> _REQUIRED WORK_:
1 - In the CAR T-cell therapy interview, rewrite the part that opens with the words "Pharmacy Times interviewed Craig Freyer, PharmD, BCOP, and" and closes with "CAR T therapy.", substituting "talk" for "presentation".
2 - Carry on the CAR T-cell therapy interview, picking up right after its final sentence.

> _SUPPLIED PASSAGE_:
******

Pharmacy Times interviewed Craig Freyer, PharmD, BCOP, and Andrew Lin, PharmD, BCOP, to discuss their presentation at the recent ATOPP 2021 summit on re-examining the why, who, and where of CAR T therapy.

Pharmacy Times interviewed Craig Freyer, PharmD, BCOP, a clinical pharmacy specialist at Penn Medicine in the University of Pennsylvania Health System, and Andrew Lin, PharmD, BCOP, an oncology pharmacy specialist at Memorial Sloan-Kettering Cancer Center, to discuss their presentation at the recent ATOPP 2021 summit on re-examining the why, who, and where of chimeric antigen receptor (CAR) T-cell therapy.

Alana Hippensteele: What has the data demonstrated regarding the current role in therapy for approved CAR-T products?

Craig Freyer: Yeah, Alana, so the data looks quite promising in a number of scenarios. I think if you look at the first FDA-approved indication for any CAR-T therapy, that being tisagenlecleucel for pediatric and young adults up to the age of 25 years in the relapse refractory setting, we see in a patient population that has poor 5-year overall survival and pretty limited responses to combination chemotherapy the complete remission and complete remission with incomplete count recovery rate exceeds 80%, and virtually all of those responses are minimal residual disease negative responses.

So, even in that study in patients that don't end up going to allogeneic stem cell transplant, we see deep and durable remissions in many patients. So, I think in the pediatric and young adult acute lymphoblastic leukemia (ALL) setting, the role of CAR-T cells for that younger population is well defined at this point in time in comparison to combination chemotherapy, although of course there is no head-to-head or randomized comparisons.

I think in the non-Hodgkin lymphoma setting, specifically in large cell lymphoma, I think we're learning more and more about the benefits of CAR-T therapy in that population. We have previous data from the SCHOLAR-1 study, which essentially was looking at what was at the time the standard of care combination chemotherapy for relapsed refractory large cell lymphoma.

******

> _DATA FOR ANALYSIS_:

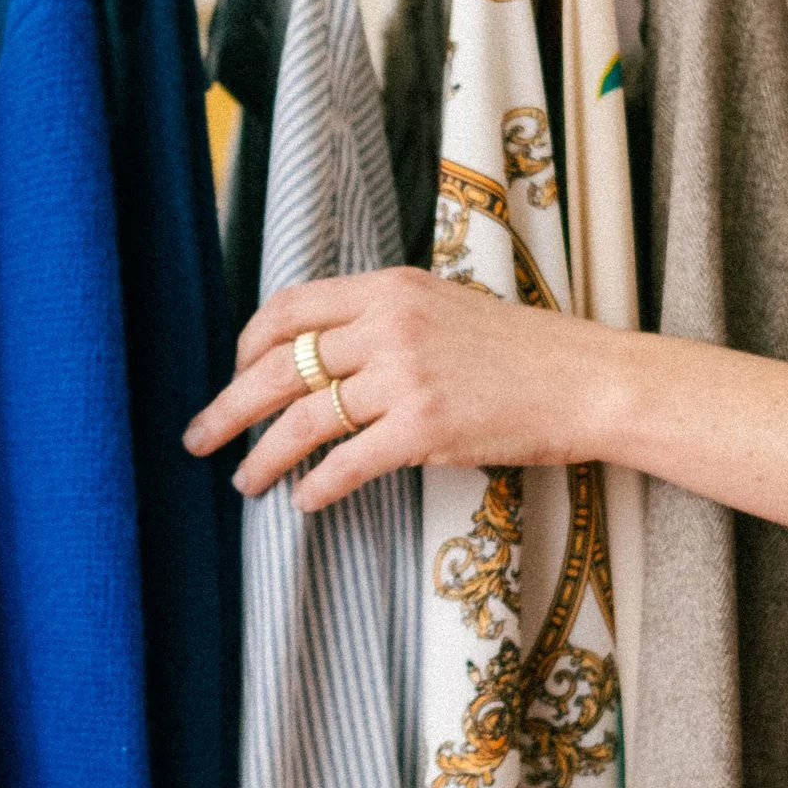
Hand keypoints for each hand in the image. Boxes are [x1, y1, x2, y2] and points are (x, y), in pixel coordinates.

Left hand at [186, 268, 618, 512]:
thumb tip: (318, 357)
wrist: (589, 380)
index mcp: (388, 287)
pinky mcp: (427, 427)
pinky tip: (304, 500)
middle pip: (278, 365)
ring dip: (263, 455)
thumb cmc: (521, 351)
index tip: (234, 376)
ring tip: (244, 480)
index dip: (247, 345)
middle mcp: (390, 324)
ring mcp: (406, 376)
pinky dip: (316, 485)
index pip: (289, 307)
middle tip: (198, 438)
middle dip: (228, 407)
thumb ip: (382, 319)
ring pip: (304, 419)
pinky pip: (347, 462)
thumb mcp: (444, 307)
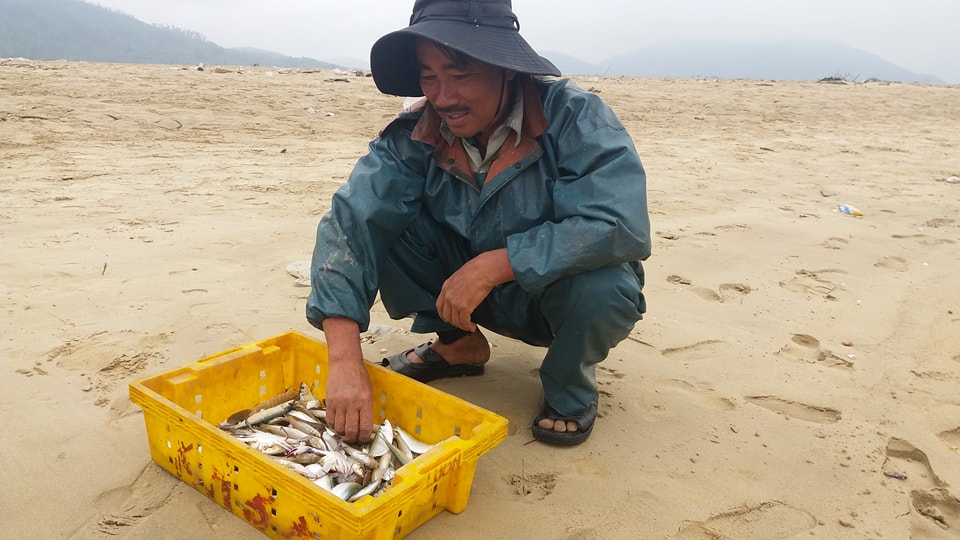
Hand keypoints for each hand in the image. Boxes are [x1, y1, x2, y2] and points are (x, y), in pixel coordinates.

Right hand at [322, 318, 373, 442]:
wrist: (345, 363)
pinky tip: (337, 425)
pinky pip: (330, 420)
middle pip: (351, 431)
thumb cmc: (359, 377)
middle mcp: (352, 404)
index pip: (365, 427)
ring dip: (343, 433)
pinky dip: (333, 426)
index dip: (364, 438)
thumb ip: (367, 409)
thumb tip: (365, 426)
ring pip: (339, 428)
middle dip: (353, 439)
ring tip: (345, 432)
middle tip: (354, 439)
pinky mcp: (330, 401)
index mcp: (365, 402)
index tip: (364, 440)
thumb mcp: (369, 392)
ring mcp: (340, 403)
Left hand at [437, 249, 514, 331]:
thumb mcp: (460, 276)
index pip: (440, 306)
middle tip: (461, 323)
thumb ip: (456, 286)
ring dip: (462, 326)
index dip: (445, 315)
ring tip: (469, 326)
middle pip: (446, 316)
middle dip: (454, 322)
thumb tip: (460, 293)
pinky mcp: (464, 308)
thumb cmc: (477, 270)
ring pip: (455, 321)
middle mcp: (448, 296)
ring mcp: (455, 302)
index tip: (450, 318)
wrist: (484, 270)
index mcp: (446, 287)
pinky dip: (468, 327)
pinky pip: (464, 322)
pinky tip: (472, 327)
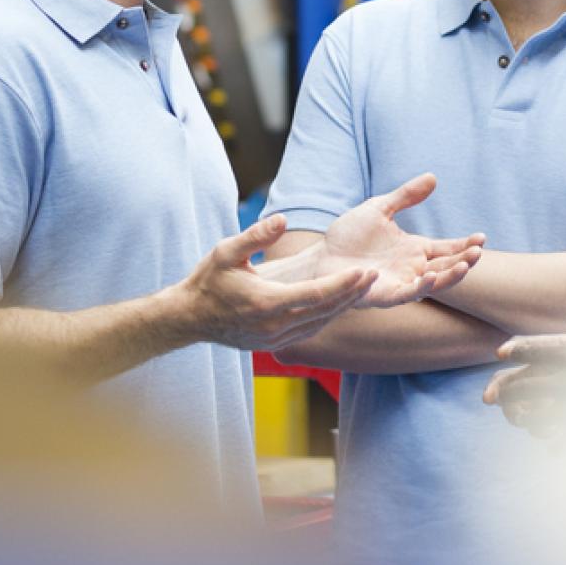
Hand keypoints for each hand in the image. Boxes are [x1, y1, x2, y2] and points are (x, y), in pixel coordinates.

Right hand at [174, 215, 373, 350]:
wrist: (191, 318)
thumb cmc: (208, 280)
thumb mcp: (225, 252)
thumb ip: (255, 236)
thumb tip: (281, 219)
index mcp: (266, 303)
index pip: (316, 295)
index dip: (343, 284)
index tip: (364, 270)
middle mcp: (274, 326)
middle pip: (325, 311)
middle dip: (352, 293)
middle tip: (374, 275)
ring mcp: (275, 339)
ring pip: (320, 323)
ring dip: (343, 306)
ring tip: (364, 286)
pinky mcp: (275, 345)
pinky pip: (309, 330)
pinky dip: (327, 316)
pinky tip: (340, 302)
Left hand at [262, 174, 485, 308]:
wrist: (321, 256)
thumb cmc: (348, 235)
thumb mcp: (379, 208)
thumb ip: (406, 196)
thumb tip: (433, 177)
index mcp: (414, 249)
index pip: (447, 248)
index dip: (464, 244)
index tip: (481, 237)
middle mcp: (412, 268)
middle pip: (446, 266)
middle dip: (464, 261)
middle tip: (478, 252)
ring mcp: (401, 282)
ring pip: (434, 283)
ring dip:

******

> _YOUR RESPONSES_:
1 -
Pharmacy Times interviewed Craig Freyer, PharmD, BCOP, and Andrew Lin, PharmD, BCOP, to discuss their talk at the recent ATOPP 2021 summit on re-examining the why, who, and where of CAR T therapy.

2 -
We saw that responses were limited in that those responses oftentimes weren't durable. Of course, historically, we have sent these people to autologous stem cell transplant if they've had at least a partial response or even a complete response to salvage chemotherapy, but even in that scenario, many patients, especially high-risk patients, don't have long-term durable responses.

So, if you look at the role of CAR-T in the large cell lymphoma setting, the data with the ZUMA-1 study for axicabtagene ciloleucel, the JULIET study for tisagenlecleucel, and then the TRANSCEND-NHL-001 study for lisocabtagene maraleucel, you see response rates are quite good. Overall responses go from about 50% to 80%, and anywhere from about 40% to 55% of those people have complete responses.

We're getting longer follow-up for those patient populations to have a sense of the durability of response, but at 12 months we see that roughly half of those people are still in remission following CAR-T therapy. Again, we don't have any data comparing that directly to salvage chemotherapy with subsequent auto transplant, but from previous series of data in SCHOLAR-1, and also in other cohorts, these numbers do look favorable for the patient's long-term outcomes.